Lytics already knows which URLs a user has engaged with. By associating topics with URLs, Lytics is also able to understand which topics a user has engaged with. In doing so, the Lytics Content Affinity Engine can find relevant content for users, as well as find relevant users for content.
How Data Comes into Lytics
When Lytics receives data about actions taken by a customer, it is called an event. Each event has fields that store pieces of information describing the event.
An example of an event is a web page view. After the Lytics JavaScript tag is added to a web page, any time that web page is viewed, an event is sent to Lytics. A web page view event includes fields that describe when the event occurred, which browser was used, and the URL that was viewed. The event tells Lytics that a specific person viewed a specific web page at a specific time. The event does not include any details on what information was displayed on the web page.
Events come into Lytics on a data stream. The data stream is just a label assigned to the event that identifies where the data came from. Lytics applies some processing logic to all events, regardless of the data stream the event came in on. Other processing logic is only applied to events that come in on certain data streams.
Events with URLs
When Lytics receives an event with a URL in it - specifically when an event with a field named url
comes in on any data stream - Lytics determines whether the URL is new or not. A new URL is one that Lytics has not previously handled.
Lytics then creates a new event and writes that event to the data stream lytics_content_enrich
, called the content enrichment stream. An LQL query named lytics_content
handles events written to the content enrichment stream. This results in a new entity being created in the content table.
Lytics listens for events with new URLs on the content enrichment stream. When a new event is available, Lytics runs the URL enrichment process.
URL Enrichment Process
Data enrichment is a common practice in Lytics. It refers to the ability to add data onto inbound data to improve its quality. This process is also used in user profile enrichment.
Enrichment is handled by components called enrichers. Each enricher performs a specific task. A common task for an enricher is to associate topics with a URL, but there are other tasks that enrichers can perform.
Whatever its specific purpose, the result of an enricher running is that additional data may be added to the inbound data (event). After the enrichers run, another new event is written to the content enrichment process.

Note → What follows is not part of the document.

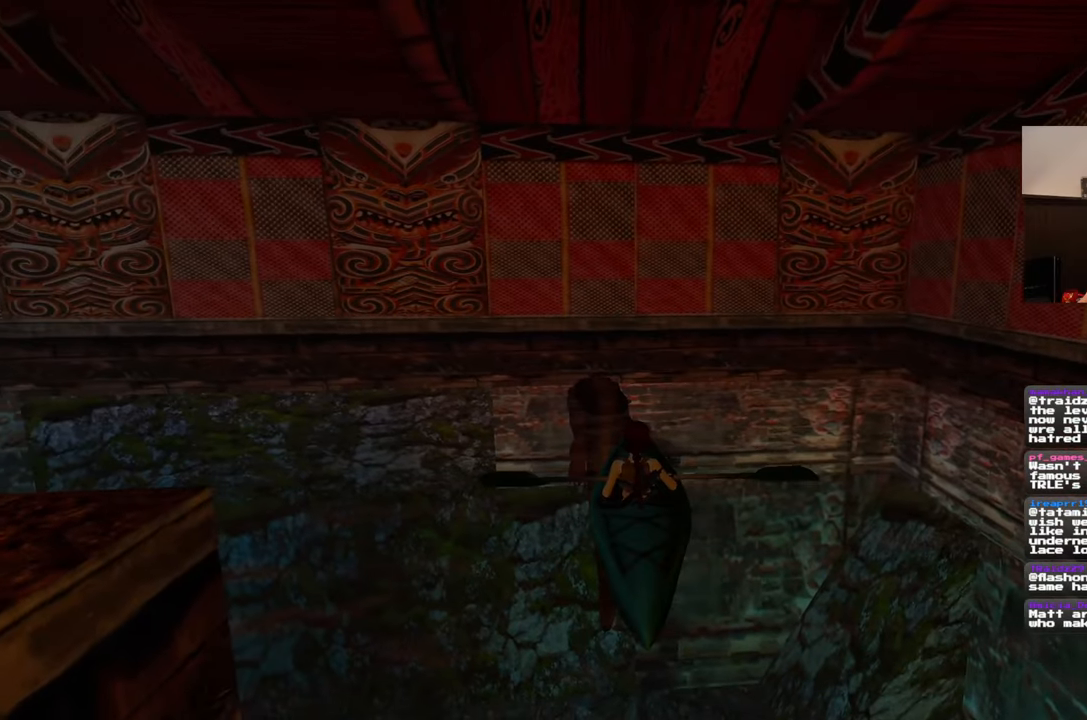
{"buttons": [], "left_stick": "center", "right_stick": "center", "events": [[50, "left_stick", "left"], [267, "left_stick", "center"]]}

This time, the new event is not enriched because the URL is not new. But the event includes all of the data that was previously added during the enrichment process, so when the query lytics_content
runs, it is able to map that new data to the corresponding entity in the content table.
Enrichers
The specific enrichers that Lytics uses depends on how your account is configured. The account setting enrich_content_sources
controls which enrichers are used. Your Lytics representative can help you change the enrichers that are enabled on your account.

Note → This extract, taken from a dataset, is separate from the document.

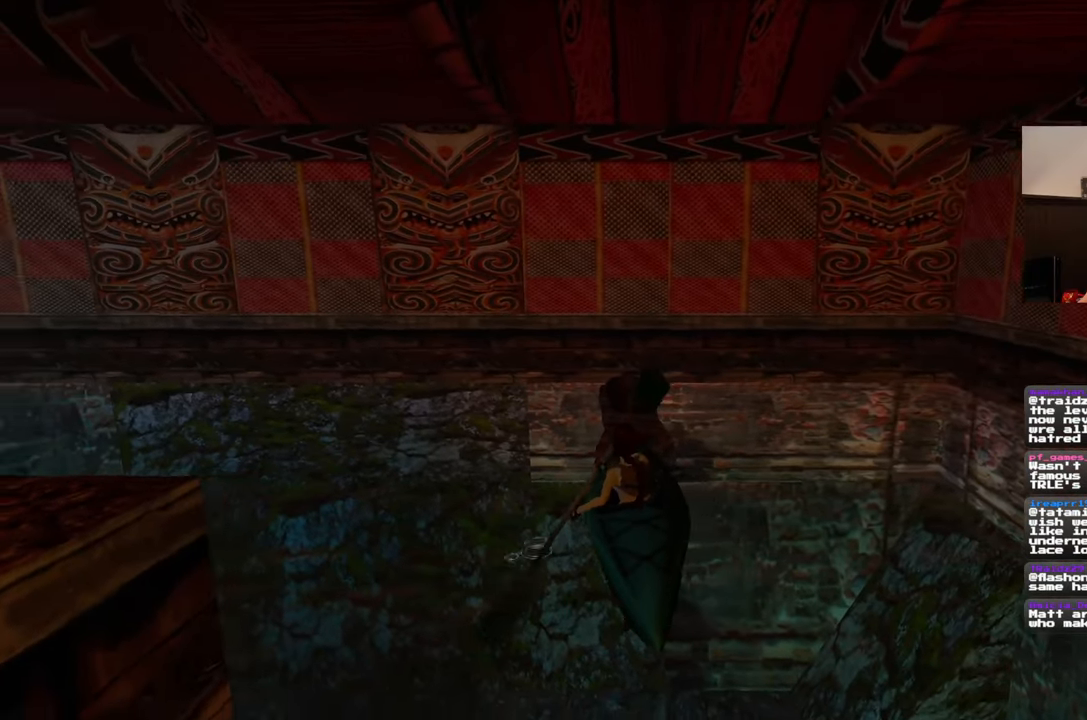
{"buttons": [], "left_stick": "center", "right_stick": "center", "events": []}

One enricher that is always used is the meta enricher.
Meta Enricher
The meta-enrichment process begins with Lytics sending a request for the URL. The response allows Lytics to collect some information to improve the efficiency of the overall enrichment process. Examples of information collected are:
- Status code - This is data returned from the web server that handled the request. It tells Lytics whether the URL is valid and accessible on the server. This is important because Lytics is able to generate content recommendations, and you don't want Lytics to include URLs that will result in a 404 or other errors.

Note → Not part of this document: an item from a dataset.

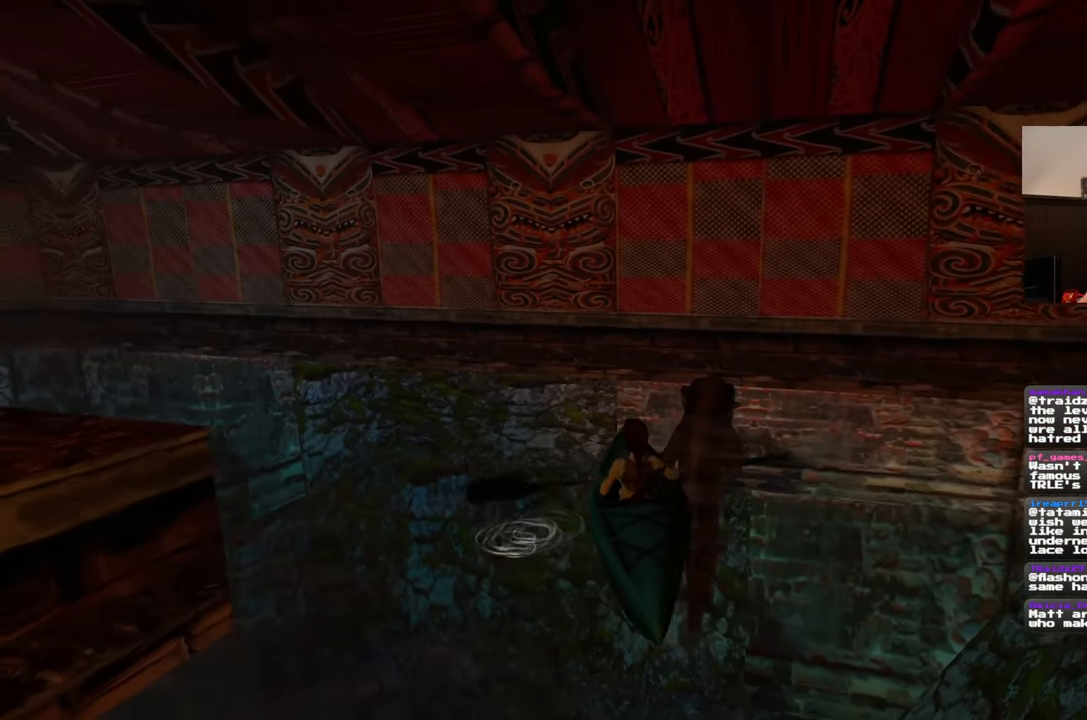
{"buttons": [], "left_stick": "right", "right_stick": "center", "events": [[317, "left_stick", "right"]]}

- Meta tags - Lytics can read data from certain meta tags to associate topics with a URL. This logic runs during the meta-enrichment process.
- Canonical URL - The content on a web page may be accessible using multiple URLs. For example, a product online may appear in multiple categories. The canonical URL is used to associate the multiple product pages with one another. This is an important value to ensure Lytics doesn't process the same content multiple times, just because the URL is different.
URL Normalization
As the Content Affinity Engine ingests web-based content, it attempts to resolve duplicate URLs and create links between documents, much like a search engine would. As such, the Content Affinity Engine does things like respect robots.txt
directives, resolve canonical URLs when present, etc.
Lytics attempts to sanitize URLs as much as possible before ingesting them into the Content Affinity Engine. Sanitization includes removing all URL parameters and cleaning URL syntax. This happens via an LQL function called urlmain
. If any of your web properties implement routing through URL parameters — like domain.com?pageId=123
— you'll need to update your queries to instead use urlminusqs
.